Muhammed Buazizi, hepi topu 26 bahar görmüşken 17 Aralık 2010’de kendisini yaktı. Tunuslu bir seyyar satıcıydı. Ekmek teknesi olan el arabası elinden alınırken onurunu da almaya çalışmışlardı. Kabullenemedi. Öfkesini zalimlere de yöneltmedi. Vücudunu tutuşturdu. Bin yıl sürecekmiş üzere görünen Orta Doğu’daki yozlaşmış rejimler ateş topuna döndü, domino taşları üzere yıkıldılar. Burnundan kıl aldırmayan, zalimlikleriyle nam salmış siyasetçiler saklanacak delik aradılar. Buazizi de siyasetçi değildi, koskoca bir siyaset esnafı neslinin tasfiyesini tetikledi. Temel müessir siyaset, onun yaptığıydı.
“Kürt siyasetinin var ettiği bir hareket değil, Kürtlerin var ettiği bir harekettir”
Mesela Kürt hareketi Kürt siyasetinin var ettiği bir hareket değil, Kürtlerin var ettiği bir harekettir. TBMM’de oturan vekilleri olmasa da, o siyasi hareket daima var olacak. Lisanı, kimliği, onuru rencide edilenlerin bu ve gibisi kederleri çözülmeden de yasakla falan ortadan kalkmayacaktır.
“Kürt olmayı, solcu olmayı, daha adil ve insani bir gelecek hayal etmeyi ise benim elimden hangi yasak alabilir?”

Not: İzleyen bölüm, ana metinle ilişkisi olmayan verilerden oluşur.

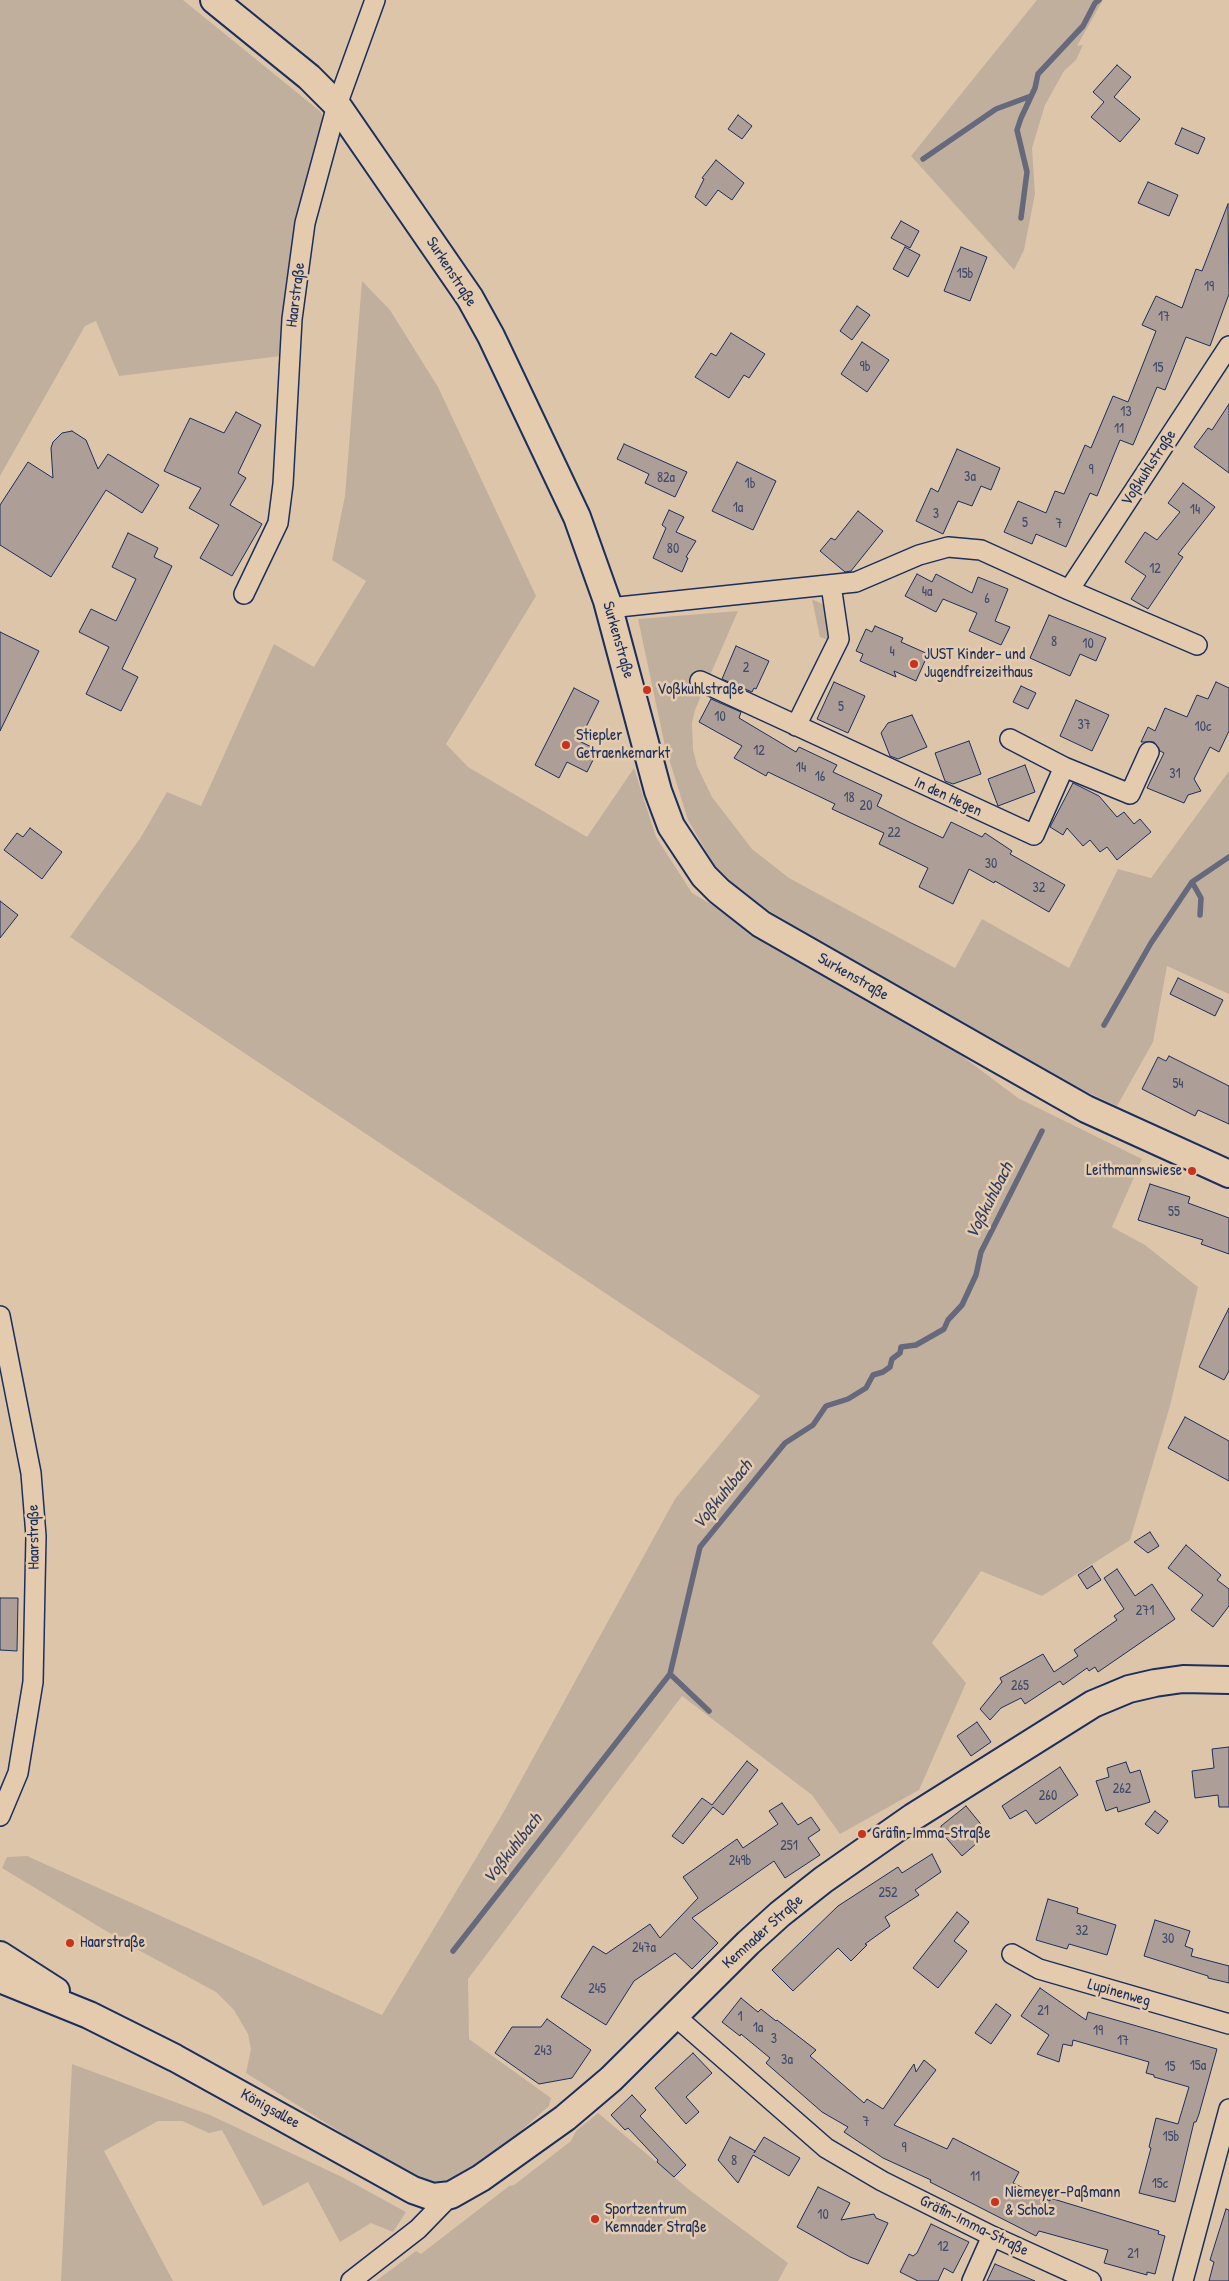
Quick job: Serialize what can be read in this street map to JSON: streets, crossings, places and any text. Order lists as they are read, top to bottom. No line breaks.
{"streets":{"street":["Surkenstraße","Haarstraße","Voßkuhlstraße","In den Hegen","Kemnader Straße","Lupinenweg","Königsallee","Gräfin-Imma-Straße"]},"crossings":[["Surkenstraße","Haarstraße"],["Kemnader Straße","Königsallee"],["Kemnader Straße","Gräfin-Imma-Straße"]],"water":["Voßkuhlbach"],"places":["JUST Kinder- und Jugendfreizeithaus","Voßkuhlstraße","Stiepler Getraenkemarkt","Leithmannswiese","Gräfin-Imma-Straße","Haarstraße","Niemeyer-Paßmann & Scholz","Sportzentrum Kemnader Straße"],"house_numbers":["15b","19","17","9b","15","13","11","9","3a","82a","1b","1a","14","3","5","7","80","12","4a","6","8","10","4","2","5","10","37","10c","12","14","31","16","18","20","22","30","32","54","55","271","265","262","260","251","249b","252","32","30","247a","245","21","1","1a","19","3","17","243","3a","15a","15","7","15b","9","8","11","15c","10","12","21"]}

Benim açımdan Kürtlerin yahut Türkiye’nin solcularının yahut daha adil ve insani bir gelecek hayal edenlerin vekili olmak hiçbir vakit cazip olmadı. Bihakkın aslı olmayı; Kürt olmayı, solcu olmayı, daha adil ve insani bir gelecek hayal etmeyi ise benim elimden hangi yasak alabilir?
Sonuç ve istem
Neyi yasaklayacaksınız, yasağınız ne işe yarayacak, bilemedim. Sizlerin de sizi beyhude işlerle meşgul ettiklerinin farkında olduğunuzu zannediyorum. Bizler Cassandra’nın akıbetine benzeri bir halin içindeyiz. Söylediğimiz her şey yanlışsız lakin inanan yok. Sizi bu işlerle meşgul edenlere “beyhude uğraşıyorsunuz” dersem, beni dinlemezler lakin sizi tahminen ciddiye alırlar. Şanlı heyetinizden istirhamım, bana siyaset yasağı getirdikten sonra, sizin önünüze bu manasız işleri getirenlere “Bakın Allah’ın ismini veriyoruz. Bu son olsun. Lütfen!.. Lütfen!..” demenizdir.”